1. Requirements Clarification¶
This first step defines the problem before any design work begins. It is where you separate what must be built from what is only nice to have.
What to Clarify¶
- Core user flows and the exact scope of the system.
- Functional requirements such as create, read, update, delete, search, feed generation, notifications, or sharing.
- Non-functional requirements such as availability, latency, consistency, scalability, durability, and security.
- Expected users, traffic shape, growth assumptions, and product constraints.
- Explicitly out-of-scope items so the design stays bounded.
- Data that must be stored, searched, ranked, or deleted.

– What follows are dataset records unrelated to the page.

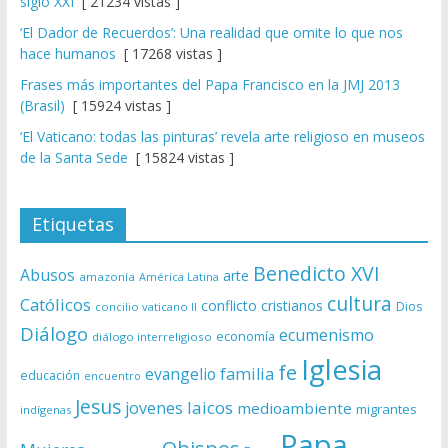
siglo XXI
[ 21234 vistas ]
‘El Dador de Recuerdos’: Una realidad que omite lo que nos
hace humanos
[ 17268 vistas ]
Frases más importantes del Papa Francisco en la JMJ 2013
(Brasil)
[ 15924 vistas ]
‘El Vaticano: todas las pinturas’ revela arte religioso en museos
de la Santa Sede
[ 15824 vistas ]
Etiquetas
Benedicto XVI
Abusos
arte
amazonía
América Latina
cultura
Católicos
conflicto
cristianos
Dios
concilio vaticano II
Diálogo
ecumenismo
economía
diálogo interreligioso
Iglesia
fe
evangelio
familia
educación
encuentro
Jesus
laicos
jovenes
medioambiente
migrantes
indígenas
Papa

- Whether the workload is read-heavy, write-heavy, or balanced.
- Which operations must be real-time and which can be eventual.
- Whether mobile, web, admin, or internal clients are in scope.
Useful Questions¶
- Who are the users and what are the main use cases?
- What must work in the first version versus later iterations?
- Are there hard latency or availability targets?
- Is strong consistency required, or is eventual consistency acceptable?
- What data must be retained, archived, or deleted?
- What are the failure scenarios that matter most?
- Which features are deliberately excluded from the first design?
Good Clarification Targets¶
- Does the system need search, recommendations, or ranking?
- Do we need user-generated content, uploads, or media processing?
- Should the system support notifications, analytics, or audit trails?
- Is offline processing acceptable for any part of the workflow?
- Are there any legal, privacy, or compliance constraints?
Read vs. Write Heavy?¶
Understanding the workload type drives architectural choices:
- Read-heavy (e.g., Twitter timeline, YouTube views): Optimize for caching, read replicas, CDN, denormalization.
- Write-heavy (e.g., real-time analytics, sensor data): Optimize for throughput, partitioning, async queues, batch processing.
- Balanced (e.g., banking, messaging): Optimize for consistency, transactions, replication.
Define Your Constraints Precisely¶
- Requests per second (RPS): How many concurrent users? Peak vs. average?
- Data volume: Initial, 1-year, 5-year projections (in GB/TB)?
- Latency requirements: P50, P99, P99.9 latencies acceptable?
- Availability target: 99.9% (8h downtime/year), 99.99% (52min/year), 99.999% (5min/year)?
- Consistency needs: Strong (ACID), eventual (BASE), or eventual with bounded staleness?
- Geographic distribution: Single region, multi-region, global?
Output of This Step¶
- A short problem statement.
- A list of functional requirements.
- A list of non-functional requirements.
- A clear boundary for what the design will and will not cover.
- A set of assumptions you can carry into the rest of the design.
Common Mistakes¶
- Designing before the scope is fixed.
- Ignoring non-functional requirements.
- Failing to state assumptions.
- Solving for edge cases that are not actually required.
- Asking too few questions and leaving the problem ambiguous.